Clear Channel, lenders resolve dispute over buyout
NEW YORK » Clear Channel Communications Inc. said late yesterday it has resolved a legal dispute with its lenders, clearing the way for its prospective buyers to take the radio and outdoor advertising company private.
Under the agreement, Clear Channel shareholders would receive $36 a share, down from the earlier price of $39.20 a share. That reduces the deal's value to $17.9 billion from $19.5 billion.
In Hawaii, Clear Channel owns top-rated KSSK-FM 92.3/AM 590 as well as KIKI-FM 93.9, KDNN-FM 98.5, KUCD-FM 101.9, KHVH-AM 830 and KHBZ-AM 990.
The San Antonio, Texas-based company and its private equity buyers, Bain Capital and Thomas H. Lee Partners, had sued a consortium of six banks, accusing them of trying to undermine the deal by changing the terms.
Proceedings in that lawsuit in a Texas court, and a separate suit filed by the equity firms in a New York court, were delayed Monday as the parties continued talks to settle the dispute, which centered around whether the banks must fund promised loans for the takeover.

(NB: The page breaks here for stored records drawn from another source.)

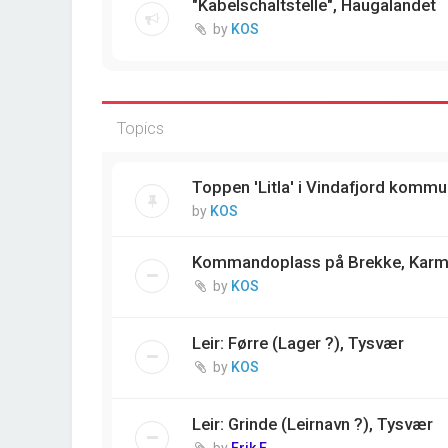
"Kabelschaltstelle", Haugalandet
by
KOS
Topics
Toppen 'Litla' i Vindafjord komm
by
KOS
Kommandoplass på Brekke, Kar
by
KOS
Leir: Førre (Lager ?), Tysvær
by
KOS
Leir: Grinde (Leirnavn ?), Tysvær
by
Erik E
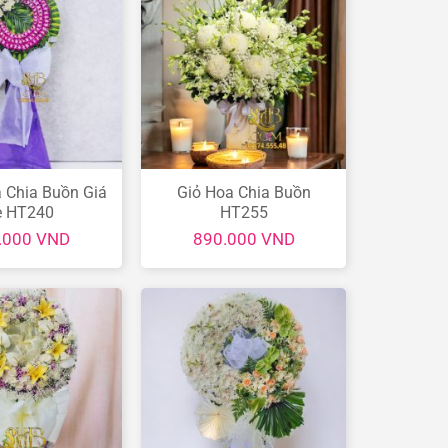
 Chia Buồn Giá
Giỏ Hoa Chia Buồn
ẻ HT240
HT255
.000
VND
890.000
VND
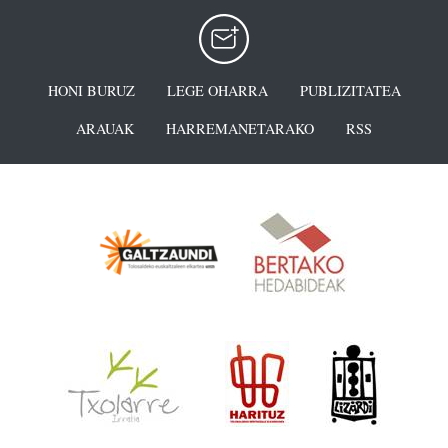
HONI BURUZ
LEGE OHARRA
PUBLIZITATEA
ARAUAK
HARREMANETARAKO
RSS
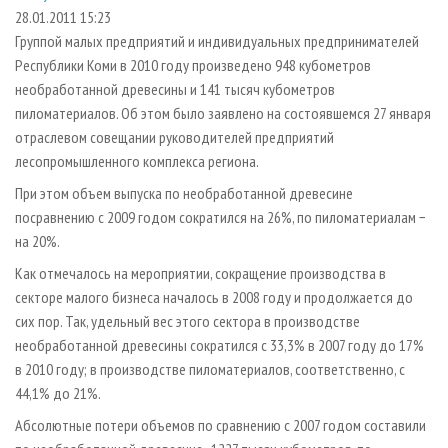
СУШКА ДРЕВЕСИНЫ
ПЕРСОНЫ
КОНТАКТЫ
РЕКЛАМА
28.01.2011 15:23
Группой малых предприятий и индивидуальных предпринимателей
ПРОИЗВОДСТВО ДРЕВЕСНЫХ ПЛИТ
МОБИЛЬНЫЕ ВЫСТАВКИ
РЕКЛАМА НА САЙТЕ
Республики Коми в 2010 году произведено 948 кубометров
ДЕРЕВЯННОЕ ДОМОСТРОЕНИЕ
ОФИЦИАЛЬНЫЕ ДЕЛЕГАЦИИ
необработанной древесины и 141 тысяч кубометров
ПРОИЗВОДСТВО МЕБЕЛИ
пиломатериалов. Об этом было заявлено на состоявшемся 27 января
ПРИОРИТЕТНЫЕ ИНВЕСТПРОЕКТЫ
отраслевом совещании руководителей предприятий
БИОЭНЕРГЕТИКА
RUSSIAN FORESTRY REVIEW
лесопромышленного комплекса региона.
ЦБП
ГАЗЕТА ЛЕСПРОМФОРУМ
При этом объем выпуска по необработанной древесине
ИНСТРУМЕНТ И МАТЕРИАЛЫ
БИБЛИОТЕКА СПЕЦИАЛИСТА
посравнению с 2009 годом сократился на 26%, по пиломатериалам −
на 20%.
Как отмечалось на мероприятии, сокращение производства в
секторе малого бизнеса началось в 2008 году и продолжается до
сих пор. Так, удельный вес этого сектора в производстве
необработанной древесины сократился с 33,3% в 2007 году до 17%
в 2010 году; в производстве пиломатериалов, соответственно, с
44,1% до 21%.
Абсолютные потери объемов по сравнению с 2007 годом составили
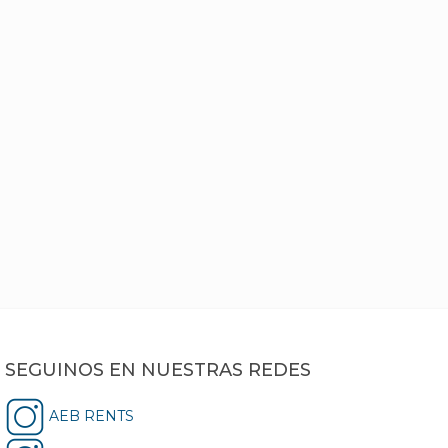
SEGUINOS EN NUESTRAS REDES
AEB RENTS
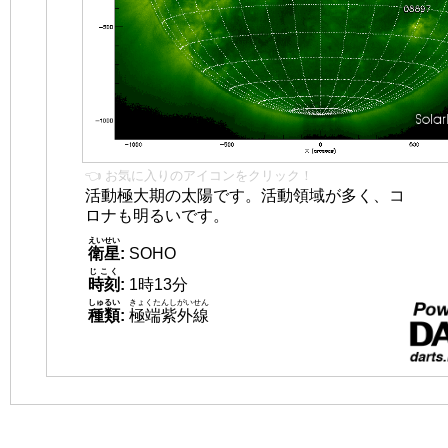
👈 お気に入りのアイコンをクリック！
活動極大期の太陽です。活動領域が多く、コ
ロナも明るいです。
えいせい
衛星
:
SOHO
じこく
時刻
:
1時13分
しゅるい
きょくたんしがいせん
種類
:
極端紫外線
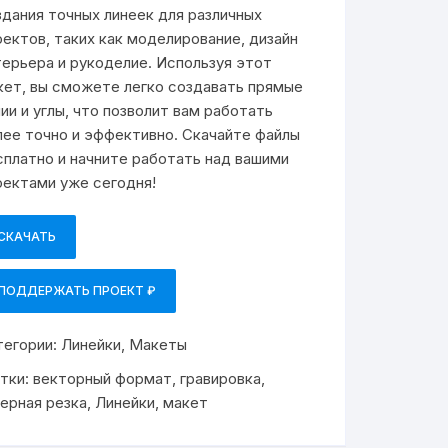
здания точных линеек для различных
оектов, таких как моделирование, дизайн
терьера и рукоделие. Используя этот
кет, вы сможете легко создавать прямые
нии и углы, что позволит вам работать
лее точно и эффективно. Скачайте файлы
сплатно и начните работать над вашими
оектами уже сегодня!
СКАЧАТЬ
ПОДДЕРЖАТЬ ПРОЕКТ ₽
тегории:
Линейки
,
Макеты
тки:
векторный формат
,
гравировка
,
зерная резка
,
Линейки
,
макет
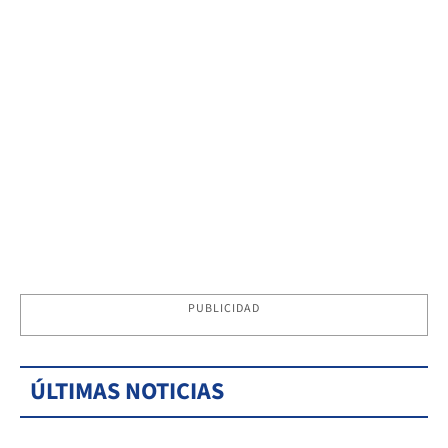
PUBLICIDAD
ÚLTIMAS NOTICIAS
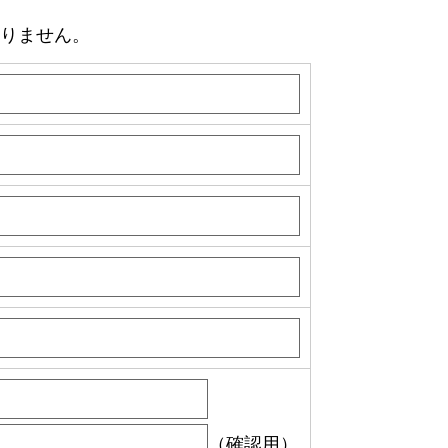
りません。
（確認用）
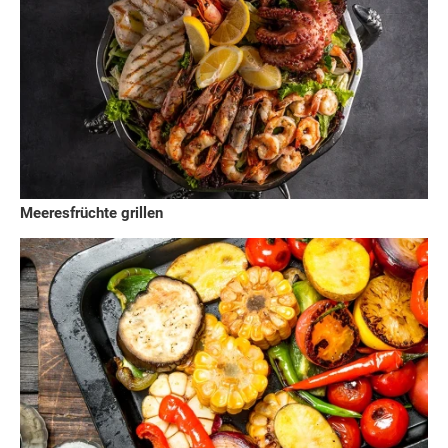
Meeresfrüchte grillen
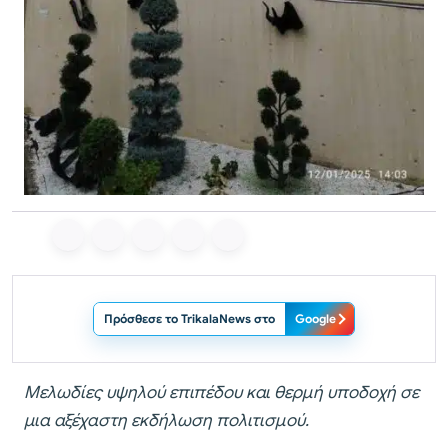
Πρόσθεσε το TrikalaNews στο
Google
Μελωδίες υψηλού επιπέδου και θερμή υποδοχή σε
μια αξέχαστη εκδήλωση πολιτισμού.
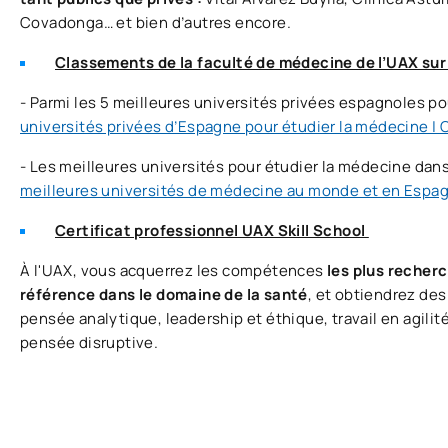
Covadonga… et bien d’autres encore.
Classements de la faculté de médecine de l’UAX su
- Parmi les 5 meilleures universités privées espagnoles po
universités privées d’Espagne pour étudier la médecine |
- Les meilleures universités pour étudier la médecine dan
meilleures universités de médecine au monde et en Espa
Certificat professionnel UAX Skill School
À l'UAX, vous acquerrez les compétences
les plus recherc
référence dans le domaine de la santé
, et obtiendrez des
pensée analytique, leadership et éthique, travail en agilité
pensée disruptive.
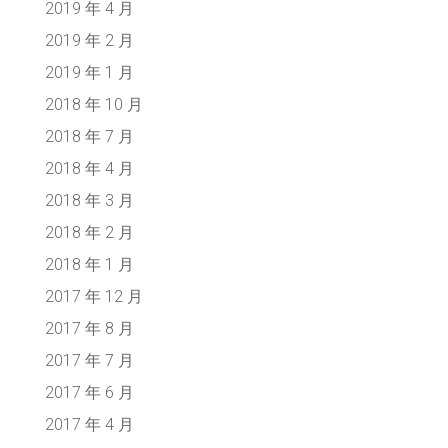
2019 年 4 月
2019 年 2 月
2019 年 1 月
2018 年 10 月
2018 年 7 月
2018 年 4 月
2018 年 3 月
2018 年 2 月
2018 年 1 月
2017 年 12 月
2017 年 8 月
2017 年 7 月
2017 年 6 月
2017 年 4 月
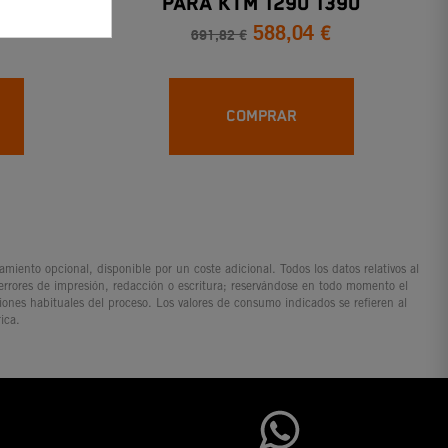
REERIDE
PARA KTM 1290 1390
588,04 €
SUPERADVENTURE
691,82 €
COMPRAR
iento opcional, disponible por un coste adicional. Todos los datos relativos al
 errores de impresión, redacción o escritura; reservándose en todo momento el
ciones habituales del proceso. Los valores de consumo indicados se refieren al
ica.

The amended buyout agreement still requires shareholder approval. Clear Channel, the largest U.S. radio broadcaster, said in a statement that it expects the deal to close by the end of the third quarter, but the parties have agreed to extend the deadline for completion of the takeover to Dec. 31.
The equity firms have been struggling to close the proposed deal as the credit markets have faltered and Clear Channel's share price has declined on fears the deal wouldn't close.
A busted deal would subject the private equity firms to roughly $500 million in fees. But funding the loan at the original terms would have cost the banks $3 billion to $4 billion in write-downs with fewer institutions looking to buy up the debt.
The buyout of the nation's largest radio station operator and a global powerhouse in outdoor advertising has been tumultuous from the beginning.
Announced initially in November 2006, a group of holdout shareholders twice forced the equity partners to raise their offer and to allow some of them to continue owning a minority stake in the firm.
The delays in reaching financial terms and getting regulatory approval for the deal kept it pending as the credit markets seized up and banks, once eager to fund ever bigger leveraged buyouts, got skittish.
As deadlines approached for the deal to get completed, the equity firms and Clear Channel accused the banks of trying to sink the buyout by changing the loan terms, a charge the banks have denied.
Lawsuits accusing Citigroup Inc., Morgan Stanley, Credit Suisse Group, Wachovia Corp., Deutsche Bank AG and the Royal Bank of Scotland Group PLC of tortious interference were filed in March.